Its members include many entrepreneurs, such as Daniel D. Villanueva, chief executive of Bastion Capital Corp., one of the first Hispanic-owned venture capital firms. Villanueva, the first Latino in the National Football League, struggled to get funding for a Spanish-language television network he established after retiring from the Dallas Cowboys 35 years ago. He and his partners scraped together backing from Mexican investors to start the company that became Univision Communications Inc., which he sold for $300 million in 1988. The station now has a market capitalization of $6 billion.

Other members include Joseph A. Unanue, who along with his brother turned Goya Foods Inc., their family business, into a Hispanic and Caribbean foods company that competes with Del Monte Foods Co. and Kraft Foods Inc.; Hollywood producer Moctesuma Esparza, whose movie credits include "Selena" and "Gettysburg"; and Texas oilman and 2002 Democratic gubernatorial candidate A.R. "Tony" Sanchez Jr.

The group is almost equally divided between Democrats, such as Sanchez, and Republicans, such as Dorene Dominguez, a vice president at engineering firm Vanir Construction Management Inc., who was a delegate for President Bush at the 2000 Republican National Convention.

Other Republican members include Lionel Sosa, who helped run media operations for the presidential campaigns of both George W. Bush and his father; and Hector V. Barreto, who helped found the organization but relinquished his membership when Bush appointed him to run the Small Business Administration. Before his appointment Barreto ran a financial services firm in Southern California.

Eight members of the New America Alliance started a bipartisan political action committee last May. The committee -- still in its formative stages and not an official part of the organization -- raised $20,000 last year but didn't make any campaign contributions in the November election cycle, according to reports from the Federal Election Commission.

Esparza, who is chairman of New America Alliance, gave $2,000 to California congresswoman Linda Sanchez (D-Lakewood) for her 2002 campaign, and Cisneros gave more than $25,000 to Democratic candidates and political action committees in the 2000 and 2002 election cycles. Sosa has given $2,500 to Republican candidates in the past four years, including $1,000 to President Bush in 1999.

In many ways, the political world has been easier for Hispanics to penetrate than the corporate boardroom, which often are populated by a chief executive's friends, relatives and fellow chief executives.

At the 1,000 largest companies, Hispanics hold only 181 board seats, less than 2 percent of the total, according to the Hispanic Association on Corporate Responsibility, which has advocated for more Latino representation on corporate boards by producing annual reports tallying the number of Hispanic board members.

Last year, with regulators and lawmakers pressuring companies to appoint more independent directors, the New America Alliance began a push to get more Hispanics appointed to boards.

In September, the organization hosted a two-day seminar at the University of Southern California's Marshall School of Business, where 21 of its members took courses on the fiduciary responsibilities of board members.

The group also has contacted top executive search firms, including Spencer Stuart Management Consultants NV, A.T. Kearney Inc. and Korn/Ferry International, to tout its members.

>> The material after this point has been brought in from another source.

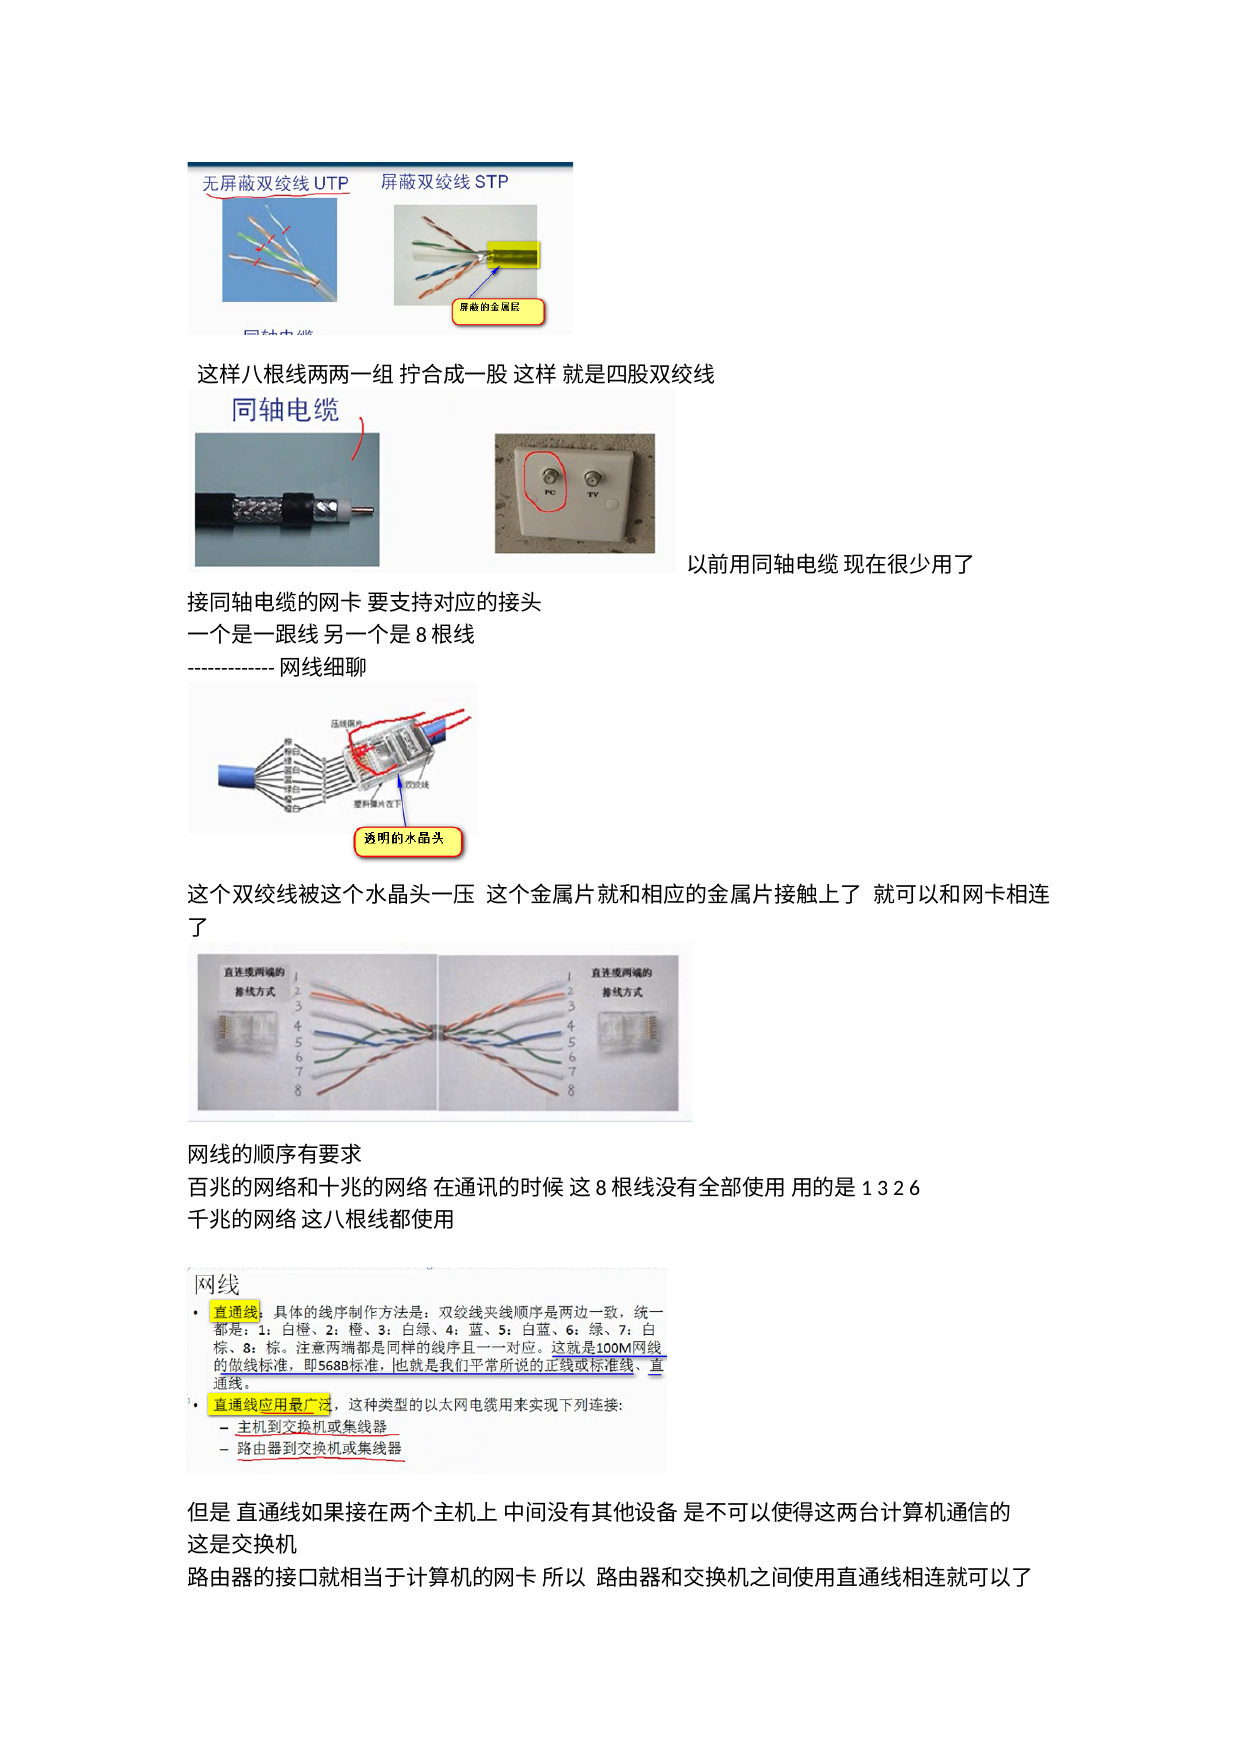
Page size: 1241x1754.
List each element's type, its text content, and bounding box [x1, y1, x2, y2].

Charles H. King, head of global board search services for Korn/Ferry, said the problem facing the group is that major corporations want chief financial officers, chief operating officers and chief executives from other large companies to sit on their boards.

"A Fortune 1,000 company will most likely not look at a Hispanic small-business person as being seasoned enough to serve on a board," said King, who has placed about seven Hispanics on boards in the past 18 months. He said Hispanics who are senior corporate executives and have an operational background have the best chance.

Alliance members scoff when told there are not enough qualified Hispanics.

"We who live in this diverse environment are saying they're all around us," said Ana Maria Fernandez-Haar, owner of an international marketing firm and program chair for the New America Alliance.

Staff Researcher Bob Lyford contributed to this report.